Returns created C<Kafka::Connection> object.
C<new()> takes arguments in key-value pairs. The following arguments are currently recognized:
=over 3
=item C<host =E<gt> $host>
C<$host> is any Apache Kafka cluster host to connect to. It can be a hostname or the
IP-address in the "xx.xx.xx.xx" form.
Optional. Either C<host> or C<broker_list> must be supplied.
=item C<port =E<gt> $port>
Optional, default = C<$KAFKA_SERVER_PORT>.
C<$port> is the attribute denoting the port number of the service we want to
access (Apache Kafka service). C<$port> should be an integer number.
C<$KAFKA_SERVER_PORT> is the default Apache Kafka server port constant (C<9092>) that can
be imported from the L<Kafka|Kafka> module.
=item C<broker_list =E<gt> $broker_list>
Optional, C<$broker_list> is a reference to array of the host:port strings, defining the list
of Kafka servers. This list will be used to locate the new leader if the server specified
via C<host =E<gt> $host> and C<port =E<gt> $port> arguments becomes unavailable. Either C<host>
or C<broker_list> must be supplied.
=item C<timeout =E<gt> $timeout>
Optional, default = C<$Kafka::REQUEST_TIMEOUT>.
C<$timeout> specifies how long we wait for the remote server to respond.
C<$timeout> is in seconds, could be a positive integer or a floating-point number not bigger than int32 positive integer.
Special behavior when C<timeout> is set to C<undef>:
=back
=over 3
=item *
Alarms are not used internally (namely when performing C<gethostbyname>).
=item *
Default C<$REQUEST_TIMEOUT> is used for the rest of IO operations.
=back
=over 3
=item C<CorrelationId =E<gt> $correlation_id>
Optional, default = C<undef> .
C<Correlation> is a user-supplied integer. It will be passed back with the response by
the server, unmodified. The C<$correlation_id> should be an integer number.
An exception is thrown if C<CorrelationId> in response does not match the one supplied
in request.
If C<CorrelationId> is not provided, it is set to a random negative integer.
=item C<SEND_MAX_RETRIES =E<gt> $retries>
Optional, int32 signed integer, default = C<$Kafka::SEND_MAX_RETRIES> .
In some circumstances (leader is temporarily unavailable, outdated metadata, etc) we may fail to send a message.
This property specifies the maximum number of attempts to send a message.
The C<$retries> should be an integer number.

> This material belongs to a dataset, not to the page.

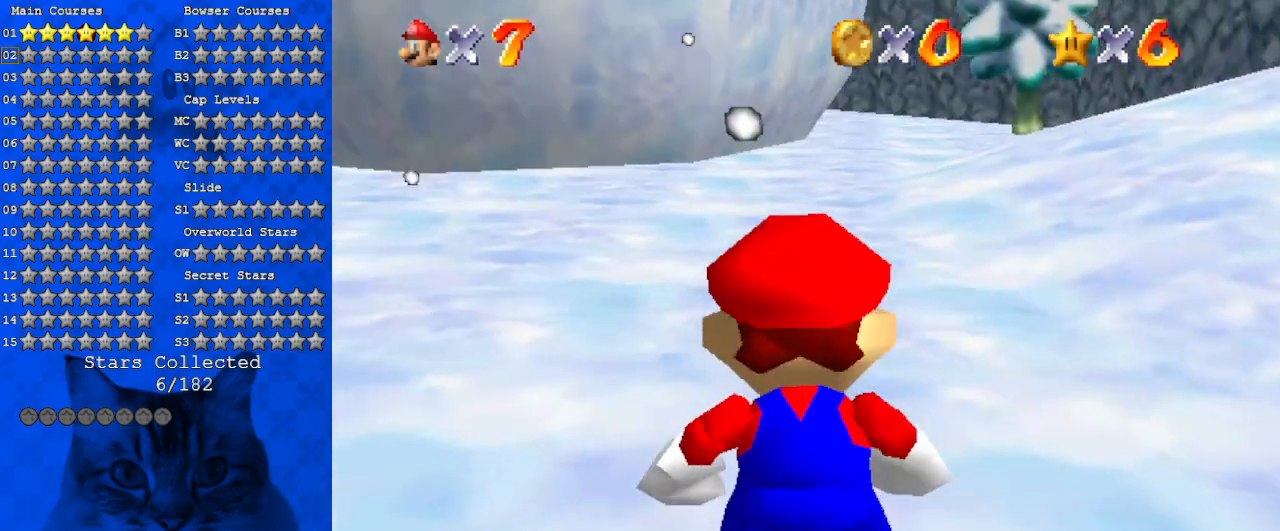
{"keys": ["left", "shift", "up"], "events": [[66, "d", "up"], [100, "d", "down"], [100, "s", "down"], [300, "d", "up"], [300, "s", "up"], [366, "shift", "down"]]}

=item C<RECEIVE_MAX_RETRIES =E<gt> $retries>
Optional, int32 signed integer, default = C<$Kafka::RECEIVE_MAX_RETRIES> .
In some circumstances (temporarily network issues, server high load, socket error, etc) we may fail to
receive a response.
This property specifies the maximum number of attempts to receive a message.
The C<$retries> should be an integer number.
=item C<RETRY_BACKOFF =E<gt> $backoff>
Optional, default = C<$Kafka::RETRY_BACKOFF> .
Since leader election takes a bit of time, this property specifies the amount of time,
in milliseconds, that the producer waits before refreshing the metadata.
The C<$backoff> should be an integer number.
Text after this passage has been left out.